Reading text —
SOWEGA is where the wild bird population is and probably has as much acerage operating as pay hunt places as the rest of the state combined.  Can you tell that that might have ticked me off just a tad? Dang, the two biggest nationally known field trialers in the state live in Lee County (the County due north of Albany), Rick Furney and Robin Gates.


----------



## redneck_billcollector (Apr 11, 2009)

Be honest ZZ, you posted that just to get me fired up...  In all honesty, there aren't but two members in SOWEGA (looking at the phone numbers) with moi being one, I guess there are a number of factors, mainly this is english pointer and english setter country, though you will see some GSPs and Brittanys at times.  Most folks that hunt quail use those and have a dedicated retriever for any dove or waterfowl hunting down here.  I reckon it might be easier for those of us that don't live in urban areas to have more dogs and have kennels for those lovable, stand offish and aloof pointers.  One other thing, most of your bird dogs down here are dang near discouraged to retrieve, at least on the big properties (private and commercial) and face it, that is where the majority of the bird dogs in the state are.

Problems and tasks —
a - Answer these from the forum thread:
(i) Which county is due north of Albany?
(ii) Which two breeds does the reply say this is the country of?
(iii) Judging by the phone numbers, how many members are in SOWEGA?
b - From the rows, copy word for word the lines from the one containing "sample: 22.4; gal" through the one containing "Measured volume: 4022283.6; gal".

Supplied records —
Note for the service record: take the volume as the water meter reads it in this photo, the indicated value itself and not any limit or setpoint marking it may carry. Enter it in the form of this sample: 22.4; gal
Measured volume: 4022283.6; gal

* * *

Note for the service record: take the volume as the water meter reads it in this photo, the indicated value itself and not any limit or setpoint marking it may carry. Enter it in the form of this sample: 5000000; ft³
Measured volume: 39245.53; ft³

--

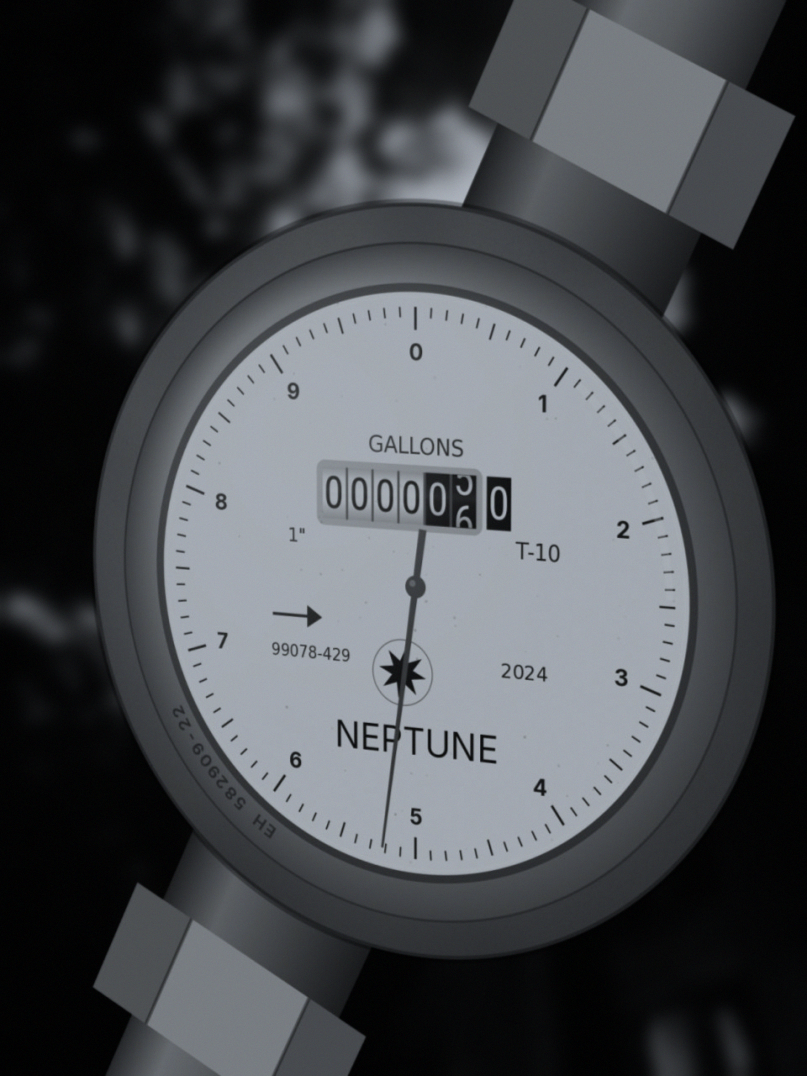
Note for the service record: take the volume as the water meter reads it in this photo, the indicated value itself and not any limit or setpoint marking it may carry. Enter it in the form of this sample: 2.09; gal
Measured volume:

Results —
a -
(i) Lee County
(ii) English pointer and English setter
(iii) Two

b -
Note for the service record: take the volume as the water meter reads it in this photo, the indicated value itself and not any limit or setpoint marking it may carry. Enter it in the form of this sample: 22.4; gal
Measured volume: 4022283.6; gal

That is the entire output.